▽
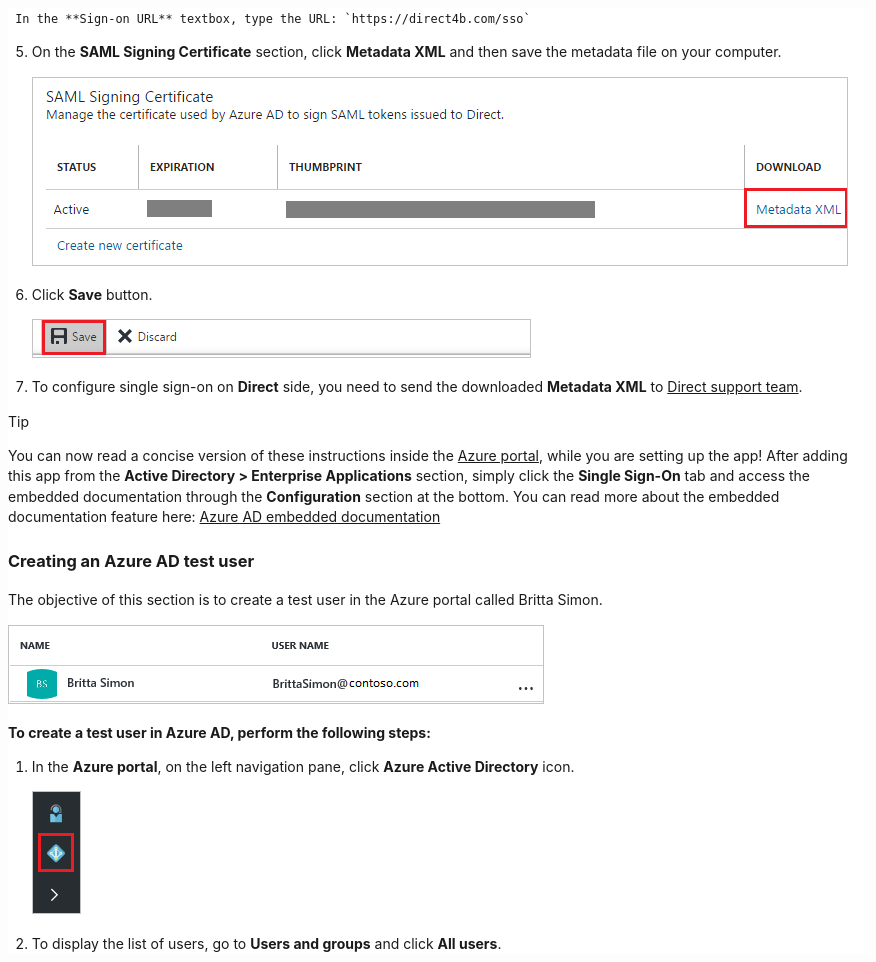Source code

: 	 In the **Sign-on URL** textbox, type the URL: `https://direct4b.com/sso` 
	
5. On the **SAML Signing Certificate** section, click **Metadata XML** and then save the metadata file on your computer.

	![Configure Single Sign-On](./media/direct-tutorial/tutorial_direct_certificate.png) 

6. Click **Save** button.

	![Configure Single Sign-On](./media/direct-tutorial/tutorial_general_400.png)

7. To configure single sign-on on **Direct** side, you need to send the downloaded **Metadata XML** to [Direct support team](https://direct4b.com/ja/support.html#inquiry). 

> [!TIP]
> You can now read a concise version of these instructions inside the [Azure portal](https://portal.azure.com), while you are setting up the app!  After adding this app from the **Active Directory > Enterprise Applications** section, simply click the **Single Sign-On** tab and access the embedded documentation through the **Configuration** section at the bottom. You can read more about the embedded documentation feature here: [Azure AD embedded documentation]( https://go.microsoft.com/fwlink/?linkid=845985)
> 

### Creating an Azure AD test user
The objective of this section is to create a test user in the Azure portal called Britta Simon.

![Create Azure AD User][100]

**To create a test user in Azure AD, perform the following steps:**

1. In the **Azure portal**, on the left navigation pane, click **Azure Active Directory** icon.

	![Creating an Azure AD test user](./media/direct-tutorial/create_aaduser_01.png) 

2. To display the list of users, go to **Users and groups** and click **All users**.
	

[1]: ./media/direct-tutorial/tutorial_general_01.png
[2]: ./media/direct-tutorial/tutorial_general_02.png
[3]: ./media/direct-tutorial/tutorial_general_03.png
[4]: ./media/direct-tutorial/tutorial_general_04.png
[100]: ./media/direct-tutorial/tutorial_general_100.png
[200]: ./media/direct-tutorial/tutorial_general_200.png
[201]: ./media/direct-tutorial/tutorial_general_201.png
[202]: ./media/direct-tutorial/tutorial_general_202.png
[203]: ./media/direct-tutorial/tutorial_general_203.png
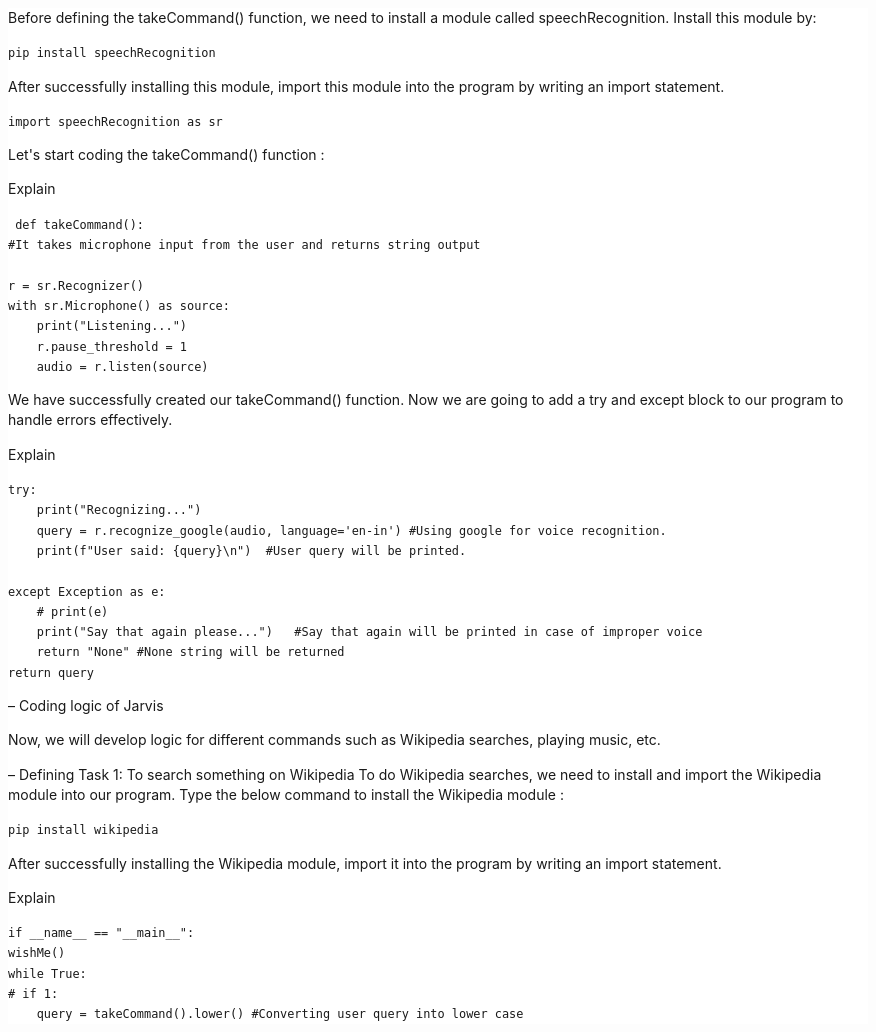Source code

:  Before defining the takeCommand() function, we need to install a module called speechRecognition. Install this module by: 

    pip install speechRecognition

After successfully installing this module, import this module into the program by writing an import statement.

    import speechRecognition as sr

 Let's start coding the takeCommand() function :

Explain

     def takeCommand():
    #It takes microphone input from the user and returns string output

    r = sr.Recognizer()
    with sr.Microphone() as source:
        print("Listening...")
        r.pause_threshold = 1
        audio = r.listen(source)

 
We have successfully created our takeCommand() function. Now we are going to add a try and except block to our program to handle errors effectively.


Explain
 
    try:
        print("Recognizing...")    
        query = r.recognize_google(audio, language='en-in') #Using google for voice recognition.
        print(f"User said: {query}\n")  #User query will be printed.

    except Exception as e:
        # print(e)    
        print("Say that again please...")   #Say that again will be printed in case of improper voice 
        return "None" #None string will be returned
    return query
 

 – Coding logic of Jarvis

 Now, we will develop logic for different commands such as Wikipedia searches, playing music, etc.

 – Defining Task 1: To search something on Wikipedia 
 To do Wikipedia searches, we need to install and import the Wikipedia module into our program. Type the below command to install the Wikipedia module :

    pip install wikipedia
    
 After successfully installing the Wikipedia module, import it into the program by writing an import statement.


Explain

    if __name__ == "__main__":
    wishMe()
    while True:
    # if 1:
        query = takeCommand().lower() #Converting user query into lower case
△
== Task description ==
Pull out every line of the records above that contains the string "voice", treating uppercase and lowercase as different.

== Solution to this task ==
        query = r.recognize_google(audio, language='en-in') #Using google for voice recognition.
        print("Say that again please...")   #Say that again will be printed in case of improper voice 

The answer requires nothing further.